ZeroVulnerabilityLabs introduced the technology in Anti-Exploit as ExploitShield two years ago. At the time, Bustamante -- who co-founded ZeroVulnerabilityLabs -- said, "It is not blacklisting, not whitelisting, and not sandboxing. We call it 'application shielding.'"

This sounds similar to Microsoft's exploit-blocking Enhanced Mitigation Experience Toolkit, or EMET.

"EMET is still in technical preview, and it's complicated as hell" to run, said Kleczynski said. As anyone running Windows with a third-party security suite knows, it wouldn't be the first time that Windows security was better handled by outside sources. Kleczynski asserted that EMET is "allowing through a lot of junk."

To support claims about his own product, Kleczynski hired the independent exploit analysis expert known as Kafeine to try to break the software. Anti-Exploit was able to stop Kafeine in every test he ran, more than 30 times over two months.

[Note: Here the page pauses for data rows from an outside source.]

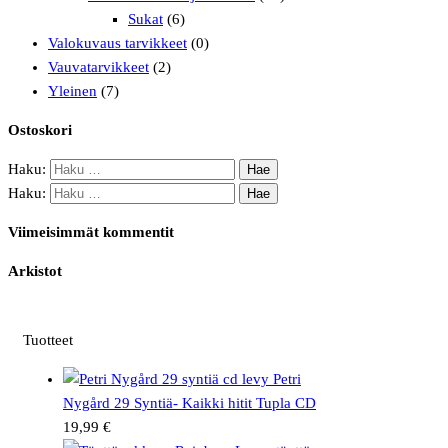
Sukat
(6)
Valokuvaus tarvikkeet
(0)
Vauvatarvikkeet
(2)
Yleinen
(7)
Ostoskori
Haku:
Haku:
Viimeisimmät kommentit
Arkistot
Tuotteet
Petri
Nygård 29 Syntiä- Kaikki hitit Tupla CD
19,99
€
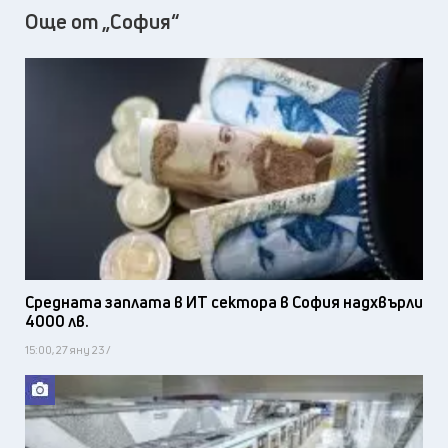
Още от „София“
Средната заплата в ИТ сектора в София надхвърли
4000 лв.
15:00, 27 яну 23 /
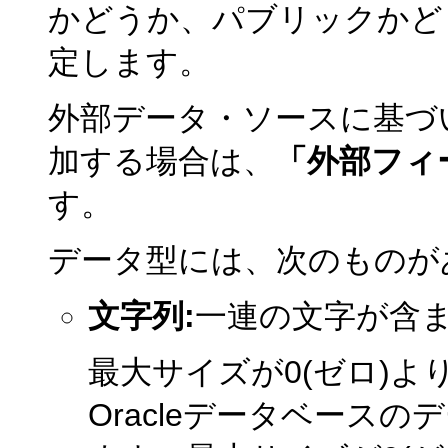
かどうか、パブリックかど
定します。
外部データ・ソースに基づ
加する場合は、
「外部フィ
す。
データ型には、次のものが
文字列:
一連の文字が含
最大サイズが0(ゼロ)よ
Oracleデータベースの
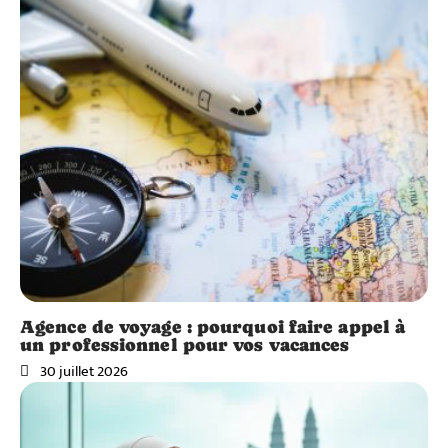
Agence de voyage : pourquoi faire appel à
un professionnel pour vos vacances
30 juillet 2026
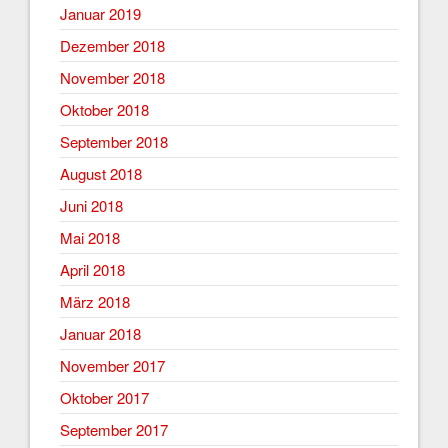
Januar 2019
Dezember 2018
November 2018
Oktober 2018
September 2018
August 2018
Juni 2018
Mai 2018
April 2018
März 2018
Januar 2018
November 2017
Oktober 2017
September 2017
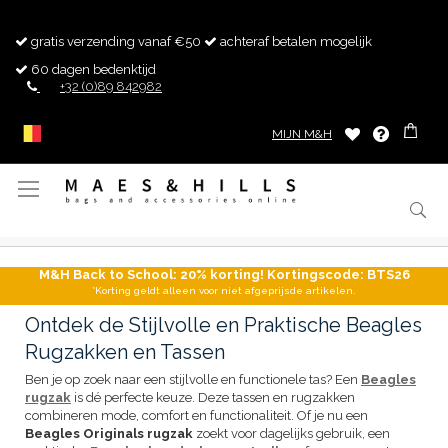
gratis verzending vanaf €50
achteraf betalen mogelijk
60 dagen bedenktijd
+32 (0)89 842982
MIJN M&H
Toggle
Nav
M&H Back to School: 20% korting! Kortingscode: BTS26
*Korting geldt alleen voor niet afgeprijsde artikelen.
Ontdek de Stijlvolle en Praktische Beagles
Rugzakken en Tassen
Ben je op zoek naar een stijlvolle en functionele tas? Een
Beagles
rugzak
is dé perfecte keuze. Deze tassen en rugzakken
combineren mode, comfort en functionaliteit. Of je nu een
Beagles Originals rugzak
zoekt voor dagelijks gebruik, een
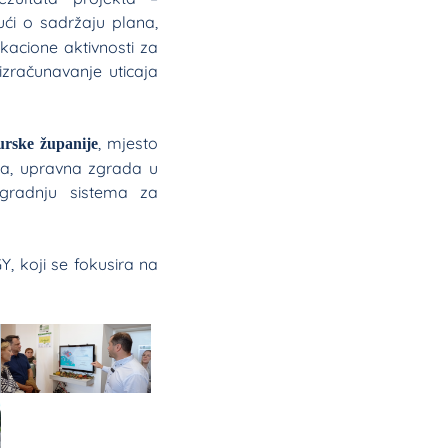
ući o sadržaju plana,
kacione aktivnosti za
zračunavanje uticaja
, mjesto
rske županije
cija, upravna zgrada u
ugradnju sistema za
, koji se fokusira na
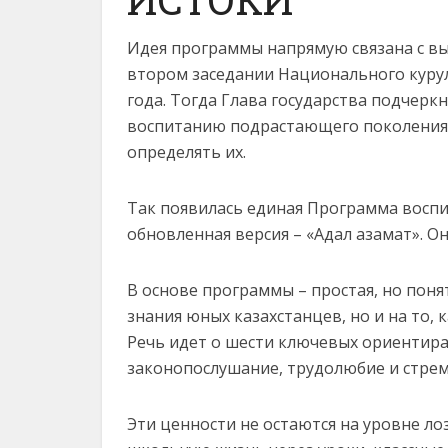
Идея программы напрямую связана с в
втором заседании Национального курулт
года. Тогда Глава государства подчерк
воспитанию подрастающего поколения,
определять их.
Так появилась единая Программа воспита
обновленная версия – «Адал азамат». О
В основе программы – простая, но понят
знания юных казахстанцев, но и на то,
Речь идет о шести ключевых ориентирах
законопослушание, трудолюбие и стрем
Эти ценности не остаются на уровне ло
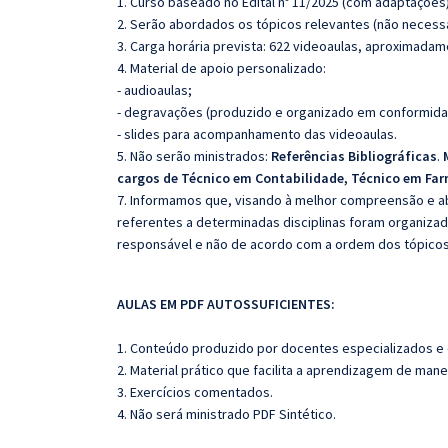
1. Curso baseado no Edital nº 11/2025 (com adaptações)
2. Serão abordados os tópicos relevantes (não necessa
3. Carga horária prevista: 622 videoaulas, aproximadam
4. Material de apoio personalizado:
- audioaulas;
- degravações (produzido e organizado em conformida
- slides para acompanhamento das videoaulas.
5. Não serão ministrados:
Referências Bibliográficas
.
cargos de Técnico em Contabilidade, Técnico em Fa
7. Informamos que, visando à melhor compreensão e ab
referentes a determinadas disciplinas foram organizad
responsável e não de acordo com a ordem dos tópico
AULAS EM PDF AUTOSSUFICIENTES:
1. Conteúdo produzido por docentes especializados e
2. Material prático que facilita a aprendizagem de mane
3. Exercícios comentados.
4. Não será ministrado PDF Sintético.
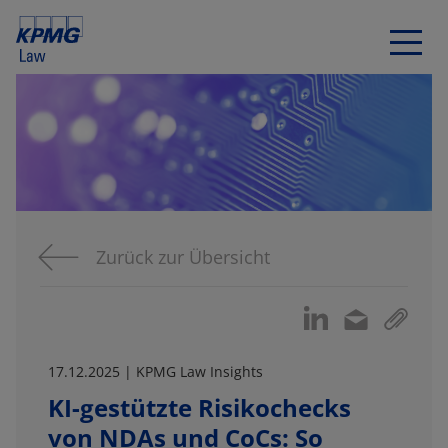
Zurück zur Übersicht
17.12.2025 | KPMG Law Insights
KI-gestützte Risikochecks
von NDAs und CoCs: So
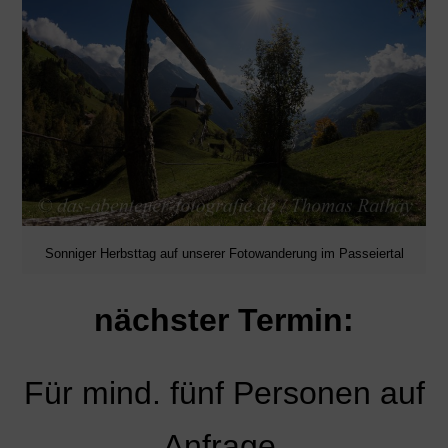
Sonniger Herbsttag auf unserer Fotowanderung im Passeiertal
nächster Termin:
Für mind. fünf Personen auf
Anfrage.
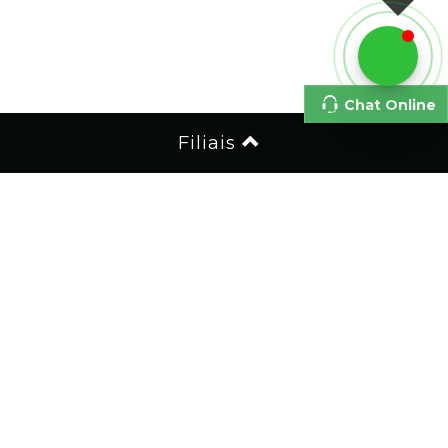
Chat Online
Filiais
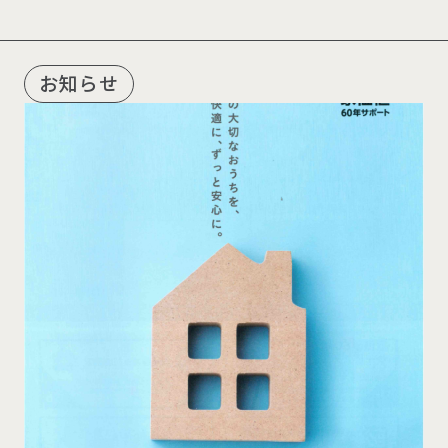
R
E
C
O
M
M
E
N
D
お知らせ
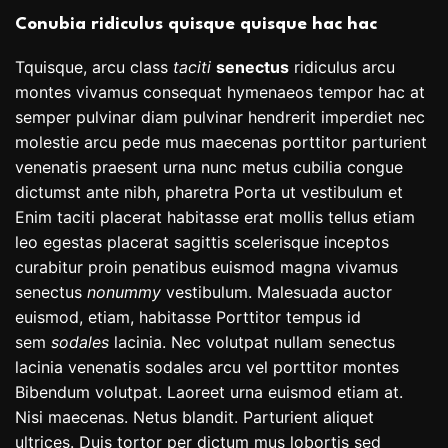
Conubia ridiculus quisque quisque hac hac
Tquisque, arcu class
taciti
senectus
ridiculus arcu
montes vivamus consequat hymenaeos tempor hac at
semper pulvinar diam pulvinar hendrerit imperdiet nec
molestie arcu pede mus maecenas porttitor parturient
venenatis praesent urna nunc metus cubilia congue
dictumst ante nibh, pharetra Porta ut vestibulum et
Enim taciti placerat habitasse erat mollis tellus etiam
leo egestas placerat sagittis scelerisque inceptos
curabitur proin penatibus euismod magna vivamus
senectus
nonummy
vestibulum. Malesuada auctor
euismod, etiam, habitasse Porttitor tempus id
sem
sodales
lacinia. Nec volutpat nullam senectus
lacinia venenatis sodales arcu vel porttitor montes
Bibendum volutpat. Laoreet urna euismod etiam at.
Nisi maecenas. Netus blandit. Parturient aliquet
ultrices. Duis tortor per dictum mus lobortis sed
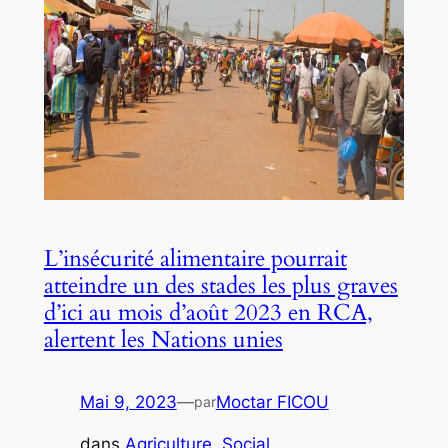
L’insécurité alimentaire pourrait
atteindre un des stades les plus graves
d’ici au mois d’août 2023 en RCA,
alertent les Nations unies
Mai 9, 2023
—
Moctar FICOU
par
dans
Agriculture
, 
Social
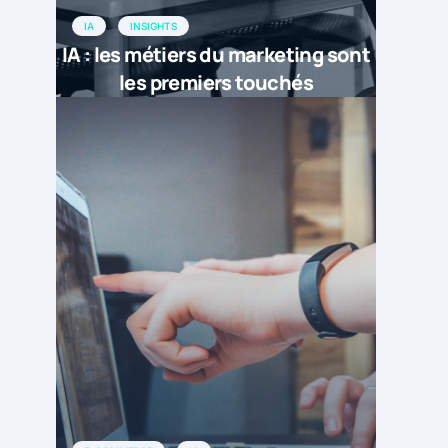
IA
INSIGHTS
IA : les métiers du marketing sont
les premiers touchés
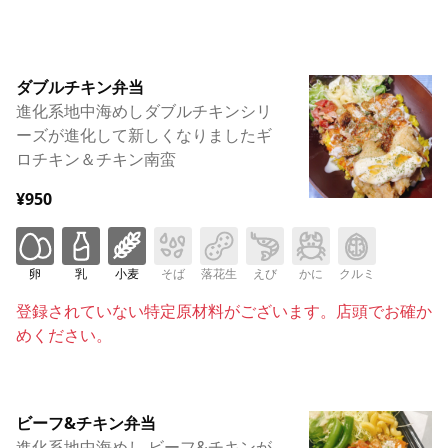
ダブルチキン弁当
進化系地中海めしダブルチキンシリ
ーズが進化して新しくなりましたギ
ロチキン＆チキン南蛮
¥950
卵
乳
小麦
そば
落花生
えび
かに
クルミ
登録されていない特定原材料がございます。店頭でお確か
めください。
ビーフ&チキン弁当
進化系地中海めし ビーフ&チキンが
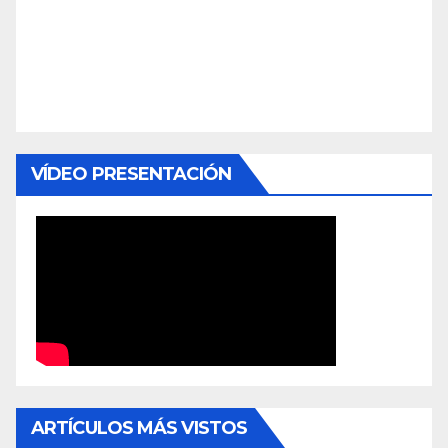
VÍDEO PRESENTACIÓN
ARTÍCULOS MÁS VISTOS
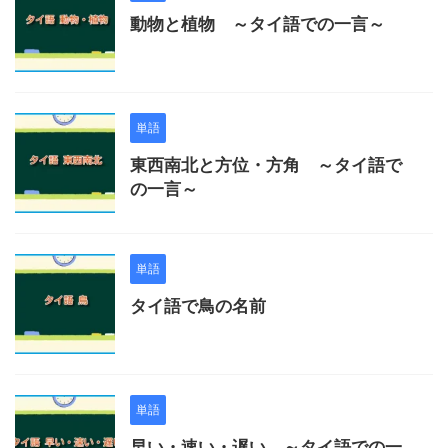
動物と植物 ～タイ語での一言～
単語
東西南北と方位・方角 ～タイ語で
の一言～
単語
タイ語で鳥の名前
単語
早い・速い・遅い ～タイ語での一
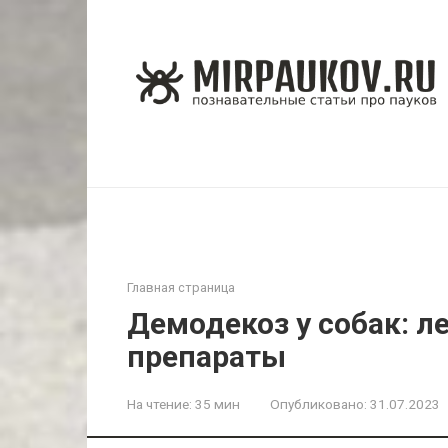
Перейти
к
контенту
Главная страница
Демодекоз у собак: л
препараты
На чтение:
35 мин
Опубликовано:
31.07.2023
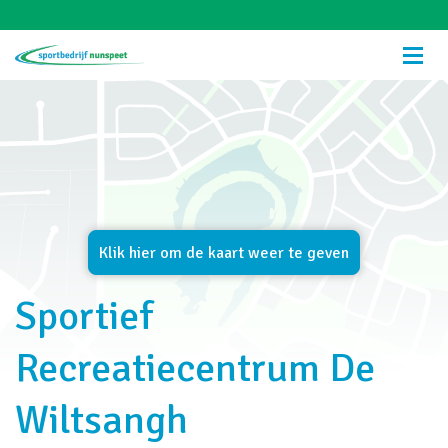
Sportief
Recreatiecentrum De
Wiltsangh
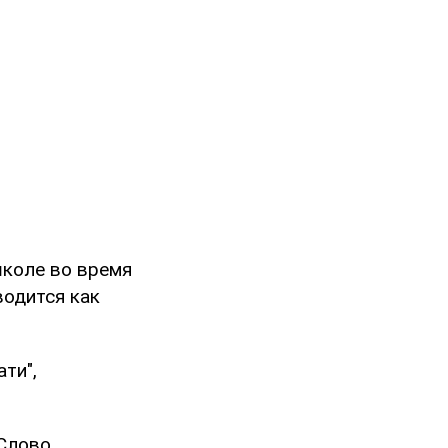
 школе во время
водится как
ти",
 Слово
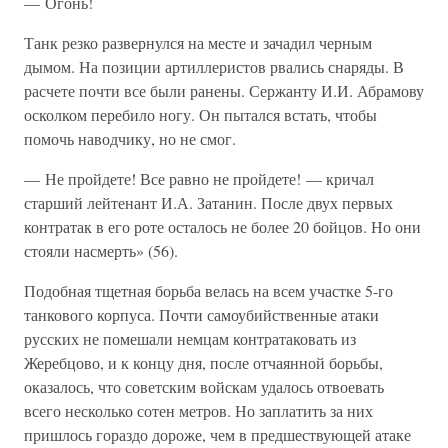
— Огонь!
Танк резко развернулся на месте и зачадил черным
дымом. На позиции артиллеристов рвались снаряды. В
расчете почти все были ранены. Сержанту И.И. Абрамову
осколком перебило ногу. Он пытался встать, чтобы
помочь наводчику, но не смог.
— Не пройдете! Все равно не пройдете! — кричал
старший лейтенант И.А. Затанин. После двух первых
контратак в его роте осталось не более 20 бойцов. Но они
стояли насмерть» (56).
Подобная тщетная борьба велась на всем участке 5-го
танкового корпуса. Почти самоубийственные атаки
русских не помешали немцам контратаковать из
Жеребцово, и к концу дня, после отчаянной борьбы,
оказалось, что советским войскам удалось отвоевать
всего несколько сотен метров. Но заплатить за них
пришлось гораздо дороже, чем в предшествующей атаке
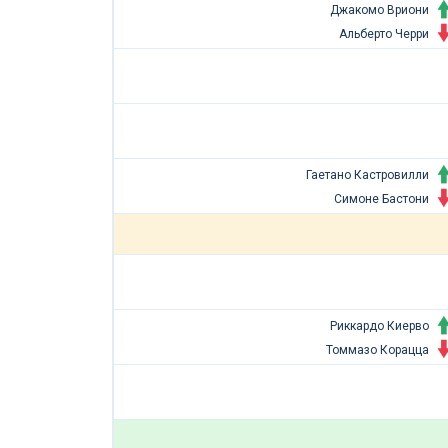
Джакомо Вриони
Альберто Черри
Гаетано Кастровилли
Симоне Бастони
Риккардо Киерво
Томмазо Корацца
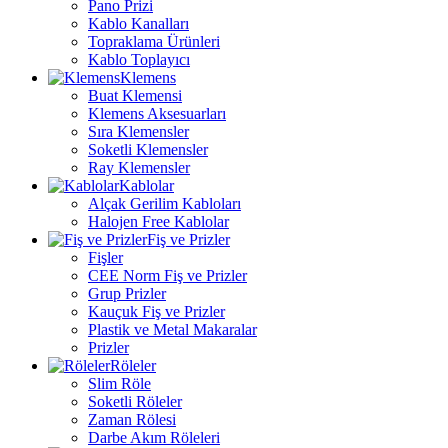
Pano Prizi
Kablo Kanalları
Topraklama Ürünleri
Kablo Toplayıcı
Klemens
Buat Klemensi
Klemens Aksesuarları
Sıra Klemensler
Soketli Klemensler
Ray Klemensler
Kablolar
Alçak Gerilim Kabloları
Halojen Free Kablolar
Fiş ve Prizler
Fişler
CEE Norm Fiş ve Prizler
Grup Prizler
Kauçuk Fiş ve Prizler
Plastik ve Metal Makaralar
Prizler
Röleler
Slim Röle
Soketli Röleler
Zaman Rölesi
Darbe Akım Röleleri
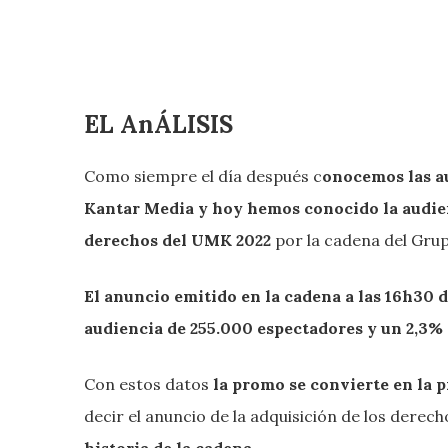
EL AnÁLISIS
Como siempre el día después c
onocemos las au
Kantar Media y hoy hemos conocido la audien
derechos del UMK 2022
por la cadena del Gru
El anuncio emitido en la cadena a las 16h30 d
audiencia de 255.000 espectadores y un 2,3% 
Con estos datos
la promo se convierte en la p
decir el anuncio de la adquisición de los dere
historia de la cadena.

"Malwarebytes Anti-Exploit is working as expected against all widely used exploit kits. It works on Java exploit where EMET wouldn't," Kafeine concluded in his report. He added that Anti-Exploit defeated all 11 of the most commonly-used exploit kits, which are complete software packages to exploit a computer, and all 14 of the most commonly seen exploits. It also protected five of the commonly attacked software programs.

In 2012, Bustamante predicted to CNET that the technology behind Anti-Exploit would be at the vanguard of a new breed of security software. That claim has yet to bear fruit. But as remote code exploits continue to allow successful attacks and as Microsoft attempts to walk away from the notoriously hole-riddled Windows XP, businesses and individuals could end up turning to Anti-Exploit to reinforce their armor.